[Opening Data extracts section]
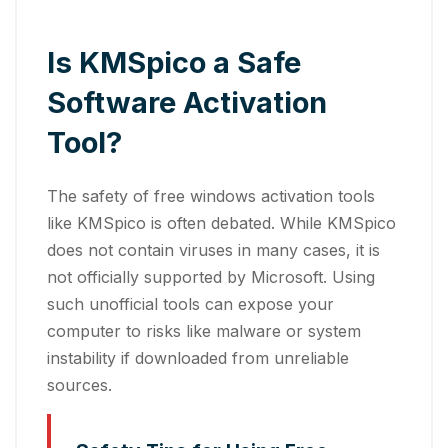
Is KMSpico a Safe
Software Activation
Tool?
The safety of free windows activation tools
like KMSpico is often debated. While KMSpico
does not contain viruses in many cases, it is
not officially supported by Microsoft. Using
such unofficial tools can expose your
computer to risks like malware or system
instability if downloaded from unreliable
sources.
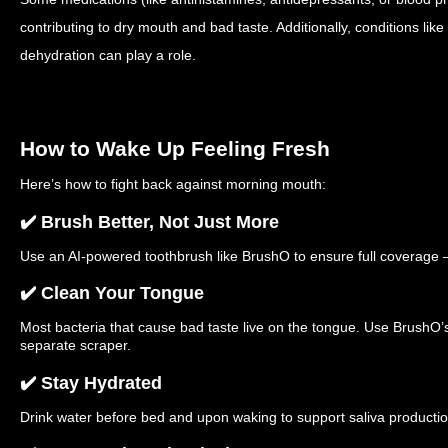
contributing to dry mouth and bad taste. Additionally, conditions like
dehydration can play a role.
How to Wake Up Feeling Fresh
Here’s how to fight back against morning mouth:
✔️ Brush Better, Not Just More
Use an AI-powered toothbrush like BrushO to ensure full coverage 
✔️ Clean Your Tongue
Most bacteria that cause bad taste live on the tongue. Use BrushO’
separate scraper.
✔️ Stay Hydrated
Drink water before bed and upon waking to support saliva productio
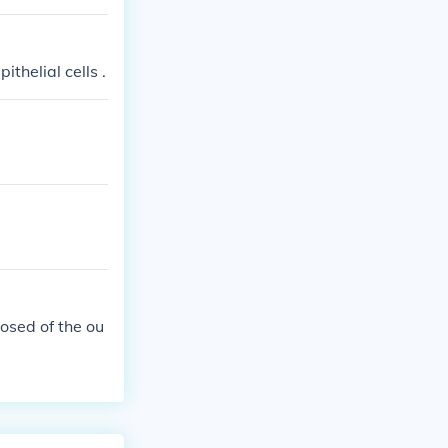
yer of nonlivin
ithelial cells .
osed of the ou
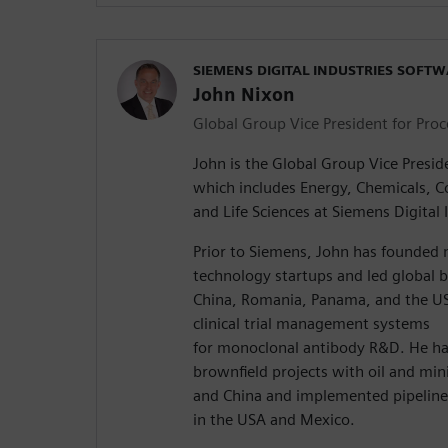
SIEMENS DIGITAL INDUSTRIES SOFT
John Nixon
Global Group Vice President for Proc
John is the Global Group Vice Preside
which includes Energy, Chemicals,
and Life Sciences at Siemens Digital 
Prior to Siemens, John has founded 
technology startups and led global 
China, Romania, Panama, and the U
clinical trial management systems
for monoclonal antibody R&D. He ha
brownfield projects with oil and mi
and China and implemented pipeline
in the USA and Mexico.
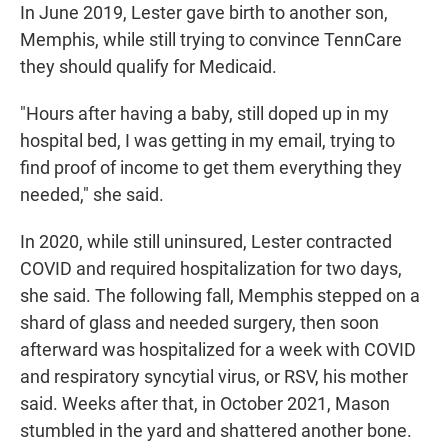
In June 2019, Lester gave birth to another son,
Memphis, while still trying to convince TennCare
they should qualify for Medicaid.
"Hours after having a baby, still doped up in my
hospital bed, I was getting in my email, trying to
find proof of income to get them everything they
needed," she said.
In 2020, while still uninsured, Lester contracted
COVID and required hospitalization for two days,
she said. The following fall, Memphis stepped on a
shard of glass and needed surgery, then soon
afterward was hospitalized for a week with COVID
and respiratory syncytial virus, or RSV, his mother
said. Weeks after that, in October 2021, Mason
stumbled in the yard and shattered another bone.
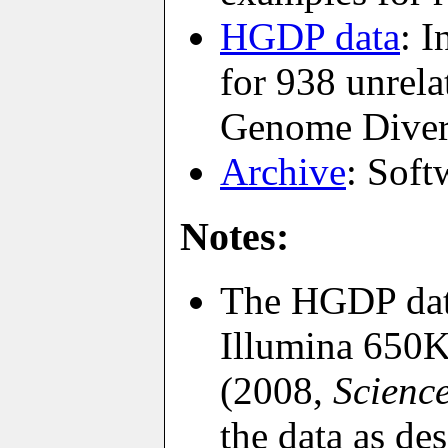
HGDP data
: 
for 938 unrel
Genome Divers
Archive
: Soft
Notes:
The HGDP data
Illumina 650K
(2008,
Scienc
the data as de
[Closing Data extracts section]
About this exercise: Lines holding "with" in the data above: copy each of them.

Solution to this problem:
brownfield projects with oil and mi
afterward was hospitalized for a week with COVID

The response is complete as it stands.